Musik bawah tanah identik dengan gairah kebebasan. Lagu-lagunya tentunya lebih menekankan kepada kebebasan berekspresi. Sebuah nafsu liberal yang menyeruak di bawah tanah hingga mencuat ke permukaan.
Sama halnya dengan ekonomi bawah tanah (underground economy), ia mengalir bebas di bawah tanah untuk menghindari pajak pemerintah. Entah ini kebebasan berpenghasilan yang sengaja adanya tanpa campur tangan pemerintah (tidak bayar pajak) atau sebuah kelicikan taktis yang terus-menerus dilakukan untuk menikmati laba tanpa potongan pajak.

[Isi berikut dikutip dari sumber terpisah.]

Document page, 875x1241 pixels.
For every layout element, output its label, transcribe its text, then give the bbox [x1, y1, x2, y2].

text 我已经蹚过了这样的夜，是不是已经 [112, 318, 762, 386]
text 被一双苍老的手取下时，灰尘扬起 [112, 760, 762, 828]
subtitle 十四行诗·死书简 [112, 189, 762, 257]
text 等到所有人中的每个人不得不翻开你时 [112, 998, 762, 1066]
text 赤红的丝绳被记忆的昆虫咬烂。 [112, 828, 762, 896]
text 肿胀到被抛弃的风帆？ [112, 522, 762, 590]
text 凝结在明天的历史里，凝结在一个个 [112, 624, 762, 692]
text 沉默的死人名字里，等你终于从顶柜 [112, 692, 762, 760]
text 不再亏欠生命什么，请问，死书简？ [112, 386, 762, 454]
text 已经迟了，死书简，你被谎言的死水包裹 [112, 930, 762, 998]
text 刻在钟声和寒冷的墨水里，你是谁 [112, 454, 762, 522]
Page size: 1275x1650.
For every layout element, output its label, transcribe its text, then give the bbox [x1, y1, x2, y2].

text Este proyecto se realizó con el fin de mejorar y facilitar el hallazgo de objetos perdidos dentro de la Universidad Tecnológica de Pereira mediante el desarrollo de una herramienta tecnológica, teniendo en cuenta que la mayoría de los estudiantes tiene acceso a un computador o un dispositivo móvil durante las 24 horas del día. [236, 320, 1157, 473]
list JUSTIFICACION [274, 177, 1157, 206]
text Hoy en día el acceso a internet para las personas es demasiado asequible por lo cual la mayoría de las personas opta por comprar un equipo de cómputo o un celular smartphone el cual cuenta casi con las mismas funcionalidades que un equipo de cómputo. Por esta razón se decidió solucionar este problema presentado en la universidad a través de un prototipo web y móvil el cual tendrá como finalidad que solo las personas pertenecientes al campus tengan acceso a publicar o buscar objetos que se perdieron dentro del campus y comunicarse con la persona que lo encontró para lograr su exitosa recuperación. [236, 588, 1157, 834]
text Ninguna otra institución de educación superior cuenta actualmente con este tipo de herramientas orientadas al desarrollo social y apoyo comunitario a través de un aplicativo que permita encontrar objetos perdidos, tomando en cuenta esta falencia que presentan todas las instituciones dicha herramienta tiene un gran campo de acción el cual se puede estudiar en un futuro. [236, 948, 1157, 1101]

Yang pasti, underground economy ataupun sebutan lainnya, black economy menjadi sasaran pemerintah untuk menaikkan penghasilan pajaknya.
Mungkin, di benak para pelaku underground economy, pemerintah janganlah terlalu ikut campur mengenai kebebasan berpenghasilan. Kebebasan menikmati jerih payah, kebebasan untuk bergelimang dengan penghasilan dari keringat sendiri.
Bisa jadi para pelaku ekonomi bawah tanah berasumsi bahwa Indonesia tidak perlu memungut pajak dari warganya, lantaran melimpahnya kekayaaan Indonesia. Sebuah nalar sederhana yang pantas juga dilontarkan.
Indonesia memang kaya jika dilihat dari kekayaan sumber daya alamnya. Tentang cukup tidaknya kekayaan tersebut untuk pembangunan, mereka juga tidak wajib tahu.
Jika pemerintah mengatakan bahwa ini bukan lagi soal kerelaan warga untuk menyerahkan sebagian pendapatannya untuk negara, lebih dari itu, pajak ditetapkan sebagai bentuk kontribusi warga negara Indonesia yang baik untuk ikut membangun negeri. Klasik memang, bak kisah upeti di jamannya.
Bukan hanya Indonesia, semua negara yang berbasis pungutan pajak, tak lepas dari masalah ekonomi bawah tanah.
Underground economy yang dideskripsikan ketat ala pakar ekonom sebagai semua kegiatan ekonomi baik secara legal maupun ilegal yang terlewat dari perhitungan Produk Domestik Bruto (PDB).
Sebagai bukti, pada tahun 2017 dalam sebuah pertemuan Eleventh Meeting of The Forum on Tax Administration di Oslo, Norwegia, diketahui besaran praktik underground economy di negara berkembang telah berada di atas 10% hingga 20% dari Produk Domestik Bruto (PDB).